Of course, the other terrifying aspect to this miscarriage of justice is the willingness of juries to be mesmerised by the apparent objectivity of forensic evidence, including hair analysis that the US Department of Justice has subsequently identified as junk science. Most of us – so most juries – are captivated by the apparent testimony of 'the science'; this is further proof of its fallibility. But Alice Sebold's testimony undoubtedly helped put Broadwater in prison. 

We should, of course, remember that Seboldv is a victim: she was traumatised by a brutal attack, and she was only 18 at the time. She deserves our sympathy. But what should we make of her role in the wrongful conviction of Broadwater? 

As it happens, in my twenties I was sexually assaulted one night on the way home – not raped nor beaten; it was trivial compared with the terrible attack on Sebold – and I went to the police to report the matter. I was asked to identify the man who was picked up in the area after it happened. He was required to make his way up a street where I was standing with his solicitor. And I could identify him at a hundred paces, even though it was dark when I’d last seen him. He got off going to court because I made the fatal mistake of saying reflexively, 'I think it’s him' rather than 'That’s him'. But that’s not the point: for me, even though I am rubbish at remembering faces, identification wasn't a problem.

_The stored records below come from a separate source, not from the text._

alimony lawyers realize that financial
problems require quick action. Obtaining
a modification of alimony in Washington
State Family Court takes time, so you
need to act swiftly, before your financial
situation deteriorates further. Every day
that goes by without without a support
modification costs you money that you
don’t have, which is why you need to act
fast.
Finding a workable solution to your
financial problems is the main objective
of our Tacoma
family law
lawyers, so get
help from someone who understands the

What was ironic in Sebold's case is that it was only because her account of the rape, Lucky, was adapted into a film that Anthony Broadwater had his conviction overturned. And what’s equally striking is that it took one man – the film producer (and a private investigator he hired) – so little time to work out that there had been a miscarriage of justice.

Timothy Mucciante, who was working as executive producer on the film, said he became suspicious about the case after reading the memoir and the script earlier this year. He was surprised by the dearth of evidence he found at the trial. Does it surprise you that he claims he was fired from the production when he started asking awkward questions about the story, undermining Sebold’s narrative? 

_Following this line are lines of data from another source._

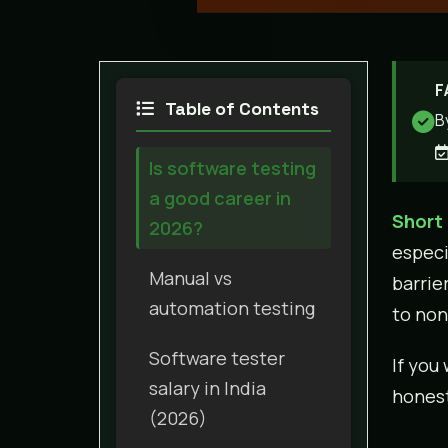
F
Table of Contents
B
Is software testing
a good career in
Short
2026?
especi
Manual vs
barrie
automation testing
to non
Software tester
If you
salary in India
honest
(2026)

Mucciante is the hero in this affair. He hired a private investigator, a former detective, on his own initiative and presumably at his own expense. And this investigator, too, took remarkably little time to expose the flaws in the process and passed the case onto a law firm that shared his office. The upshot was that on 24 November, Broadwater’s conviction was overturned. Yet he had tried in vain to get a lawyer to prove his innocence. Funny that: a poor black man fails where a film producer succeeds.

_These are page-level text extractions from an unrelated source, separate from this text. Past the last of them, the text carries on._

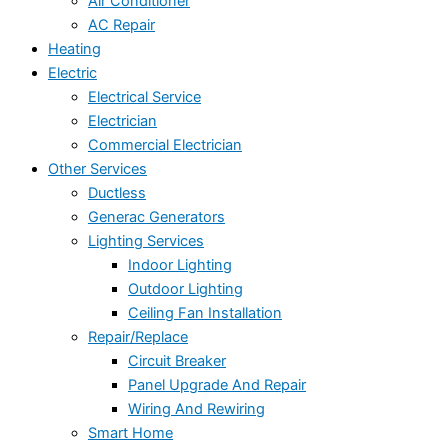
Air Conditioner
AC Repair
Heating
Electric
Electrical Service
Electrician
Commercial Electrician
Other Services
Ductless
Generac Generators
Lighting Services
Indoor Lighting
Outdoor Lighting
Ceiling Fan Installation
Repair/Replace
Circuit Breaker
Panel Upgrade And Repair
Wiring And Rewiring
Smart Home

Alice Sebold now talks of her anguish about Anthony Broadwater’s 16 years in prison: 

'It has taken me these past eight days to comprehend how this could have happened…40 years ago, he became another young Black man brutalised by our flawed legal system… I will continue to struggle with the role that I unwittingly played within a system that sent an innocent man to jail..' 

Is it fair for Sebold to point the finger at the 'system'? As for Broadwater, he has shown real magnanimity given his 16 years' incarceration, and, after release, his time living under the shadow of being a convicted rapist. 

'It must have taken a lot of courage for her to do that', he says. 'It’s still painful to me because I was wrongfully convicted, but this will help me in my process to come to peace with what happened.'

Good for him. Yet an apology isn’t quite enough, is it? Alice Sebold’s career as a writer took off with her account of her ordeal, ironically named Lucky. The publisher, Scribner, has put the distribution of the book on hold. But will the account now be changed? And might Sebold consider sharing the profits from the book – which must be considerable, given that it sold over a million copies – with Broadwater? I’d say he deserves it. 

There has been a crowdfunding appeal to support him, but if Sebold wants to show her remorse at what happened to Broadwater, then cash is one way of doing it. She remains a victim, but she created another victim too. Broadwater lives with his wife in a derelict apartment block; he’s poor. She can put that right at least.